• TEXT SEGMENT:
▬▬▬▬▬▬▬▬▬▬
New education resource for citizenship teachers could help British schoolchildren protect great apes from extinction

28 September 2004 General News

The free pack is being launched as a new survey, commissioned by IFAW, shows that almost 60% of British 13-year-olds feel they are not taught enough in schools about endangered species.

The survey also reveals a worryingly low level of awareness about the issue, with only 23%, for example, knowing that the chimpanzee is endangered. Another recent survey by Community Service Volunteers showed that while a huge majority of teachers and pupils enjoy citizenship classes, teachers still need more help with the subject two years after it was made compulsory. Most teachers also feel children need more opportunities to try out citizenship activities at school.

IFAW's Wildlife Trade campaigner Jenny Hawley said: "The fate of highly endangered species such as great apes and forest elephants will be decided within the next decade. It really lies in the hands of today's young people. We hope this pack will prove a practical and informative tool for teachers, as well as spurring children into educating their friends and families about this huge environmental crisis. Each of us needs to know about the very real steps that can be taken right here in the UK to help avert it, such as only buying wood from certified environmentally-friendly sources."
▬▬▬▬▬▬▬▬▬▬
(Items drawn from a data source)

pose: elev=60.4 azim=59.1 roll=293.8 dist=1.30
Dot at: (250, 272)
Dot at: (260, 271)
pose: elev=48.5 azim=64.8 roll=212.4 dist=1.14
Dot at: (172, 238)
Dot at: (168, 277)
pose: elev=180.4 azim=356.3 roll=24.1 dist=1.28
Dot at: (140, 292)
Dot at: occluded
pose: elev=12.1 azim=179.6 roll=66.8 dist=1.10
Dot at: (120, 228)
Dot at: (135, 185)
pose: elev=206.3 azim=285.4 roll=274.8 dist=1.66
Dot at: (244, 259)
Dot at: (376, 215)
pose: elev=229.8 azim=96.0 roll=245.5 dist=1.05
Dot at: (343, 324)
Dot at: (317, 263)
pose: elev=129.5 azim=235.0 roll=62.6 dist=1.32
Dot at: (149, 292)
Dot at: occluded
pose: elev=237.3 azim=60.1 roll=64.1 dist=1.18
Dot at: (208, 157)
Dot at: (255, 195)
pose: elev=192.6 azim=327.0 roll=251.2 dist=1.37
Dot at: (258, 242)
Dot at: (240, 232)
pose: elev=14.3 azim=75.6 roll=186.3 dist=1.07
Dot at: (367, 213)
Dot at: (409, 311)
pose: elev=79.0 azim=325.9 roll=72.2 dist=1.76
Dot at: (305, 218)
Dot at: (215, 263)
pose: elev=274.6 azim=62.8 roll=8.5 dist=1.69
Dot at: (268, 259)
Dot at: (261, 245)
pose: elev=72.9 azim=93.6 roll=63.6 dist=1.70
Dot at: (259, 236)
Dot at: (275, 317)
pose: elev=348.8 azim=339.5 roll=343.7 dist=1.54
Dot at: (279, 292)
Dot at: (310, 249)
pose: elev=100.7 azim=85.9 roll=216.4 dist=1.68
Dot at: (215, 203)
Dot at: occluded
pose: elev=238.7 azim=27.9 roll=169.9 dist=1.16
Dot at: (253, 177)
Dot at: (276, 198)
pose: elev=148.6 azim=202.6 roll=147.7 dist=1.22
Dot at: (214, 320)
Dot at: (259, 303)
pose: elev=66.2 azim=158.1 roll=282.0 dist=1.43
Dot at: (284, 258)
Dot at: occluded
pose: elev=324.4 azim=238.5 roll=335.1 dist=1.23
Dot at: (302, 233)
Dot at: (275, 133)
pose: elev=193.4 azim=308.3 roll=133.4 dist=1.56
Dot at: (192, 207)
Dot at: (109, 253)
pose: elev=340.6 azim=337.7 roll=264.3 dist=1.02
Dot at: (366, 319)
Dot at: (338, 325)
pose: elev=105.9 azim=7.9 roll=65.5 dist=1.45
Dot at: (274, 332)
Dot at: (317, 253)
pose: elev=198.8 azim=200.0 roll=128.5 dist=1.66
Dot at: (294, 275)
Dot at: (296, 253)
▬▬▬▬▬▬▬▬▬▬
• JOBS:
• A. Answer these questions from the news item about the citizenship teaching pack:
(i) What share of British 13-year-olds feel schools do not teach them enough about endangered species?
(ii) What percentage knew that the chimpanzee is endangered?
(iii) What practical step in the UK does Jenny Hawley give as an example?
• B. Summarize the news item about the citizenship teaching pack in two sentences.
• C. Pick up the news item about the citizenship teaching pack after its final sentence and continue it in the same style.

• WRITTEN ANSWERS:
• A.
(i) Almost 60%.
(ii) 23%.
(iii) Only buying wood from certified environmentally-friendly sources.

• B. IFAW is launching a free citizenship pack as its survey shows that almost 60% of British 13-year-olds feel they are not taught enough about endangered species, and only 23% know the chimpanzee is endangered. Another survey found that teachers still need more help with citizenship classes, and IFAW's Jenny Hawley hopes the pack will help teachers and prompt children to educate others about steps such as buying only certified environmentally-friendly wood.

• C.
The pack, which gives an in-depth overview of the global trade in wildlife in general, touches on nature conservation, animal welfare, human traditions and development, before focussing more specifically on the bushmeat trade and its legal context. It contains a 12-minute film available on video or CD-ROM, a wide range of activities, photocopiable student notes, quizzes, discussion points and ICT links, plus homework ideas and assessment pointers for teachers. Specially-adapted versions of the pack will soon also be available for use in schools across Africa, where IFAW hopes it will contribute to awareness raising among the potential bushmeat consumers of tomorrow.

Notes to editors:

1) Bushmeat hunting has reached dangerously unsustainable levels in the past decade, largely due to the opening up of the world's previously pristine forests by logging and mining companies, many of them European. It is a particular problem in Central and Western Africa, where endangered species including our closest animal relatives, chimpanzees and gorillas, are being pushed towards extinction at an alarming rate.
2) Traditionally a rural subsistence food, bushmeat has now become an urban status symbol, with city diners in the region prepared to pay up to £60 for a dish of monkey or elephant trunk - despite the fact that meat from domesticated animals is often available at a fraction of the price.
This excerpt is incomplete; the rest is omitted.